As president, Mr Obama introduced the changes to try to help prevent transgender prisoners from being harassed, assaulted and abused. They took effect just two days before Donald Trump's inauguration in January last year.

The updated Transgender Offender Manual, posted to the Bureau of Prisons website yesterday, now says: “The designation to a facility of the inmate’s identified gender would be appropriate only in rare cases.”

The policy says a transgender inmate’s safety should be considered, but officials must also “consider whether placement would threaten the management and security of the institution and/or pose a risk to other inmates in the institution”.

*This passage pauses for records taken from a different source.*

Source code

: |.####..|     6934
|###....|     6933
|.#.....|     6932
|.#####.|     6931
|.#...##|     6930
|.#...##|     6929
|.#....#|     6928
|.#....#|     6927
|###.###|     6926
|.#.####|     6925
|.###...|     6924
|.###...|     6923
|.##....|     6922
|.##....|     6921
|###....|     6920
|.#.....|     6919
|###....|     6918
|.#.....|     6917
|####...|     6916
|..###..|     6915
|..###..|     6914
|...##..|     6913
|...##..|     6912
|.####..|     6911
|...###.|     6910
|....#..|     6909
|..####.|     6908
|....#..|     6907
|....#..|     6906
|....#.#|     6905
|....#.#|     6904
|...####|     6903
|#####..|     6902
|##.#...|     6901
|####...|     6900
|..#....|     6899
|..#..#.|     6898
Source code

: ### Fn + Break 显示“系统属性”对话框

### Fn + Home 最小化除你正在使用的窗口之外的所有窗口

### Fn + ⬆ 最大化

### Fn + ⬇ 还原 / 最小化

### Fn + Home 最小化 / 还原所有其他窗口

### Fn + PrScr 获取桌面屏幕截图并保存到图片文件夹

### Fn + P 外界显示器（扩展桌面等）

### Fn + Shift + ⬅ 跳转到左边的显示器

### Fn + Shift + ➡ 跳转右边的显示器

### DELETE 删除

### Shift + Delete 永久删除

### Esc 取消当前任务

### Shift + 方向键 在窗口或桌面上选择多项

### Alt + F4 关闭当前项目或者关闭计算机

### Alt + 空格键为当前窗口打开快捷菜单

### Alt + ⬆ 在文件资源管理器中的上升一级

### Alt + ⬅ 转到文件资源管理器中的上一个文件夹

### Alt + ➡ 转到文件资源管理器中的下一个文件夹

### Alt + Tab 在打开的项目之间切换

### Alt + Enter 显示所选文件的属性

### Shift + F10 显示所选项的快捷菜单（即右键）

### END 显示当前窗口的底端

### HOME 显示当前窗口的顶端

Guidance on "hormone and medical treatment" has had the word “necessary” inserted before “medical”.

The move, criticised by transgender-rights campaigners, comes after four women held at a Texas detention centre filed a lawsuit arguing that the Obama-era guidelines would put them at greater risk of rape if they had to share facilities with transgender women.

Last month, a transgender inmate in Colorado said she was raped at a men’s prison hours after a judge threw out her request to prevent officers keeping her in a disciplinary unit.

Transgender activists are already fighting the president over his plan to ban most transgender troops from serving in the military.

Nancy Ayers, a spokeswoman for the agency, told BuzzFeed News that the new policy took into account the needs of all federal prisoners “and articulates the balance of safety needs of transgender inmates as well as other inmates”.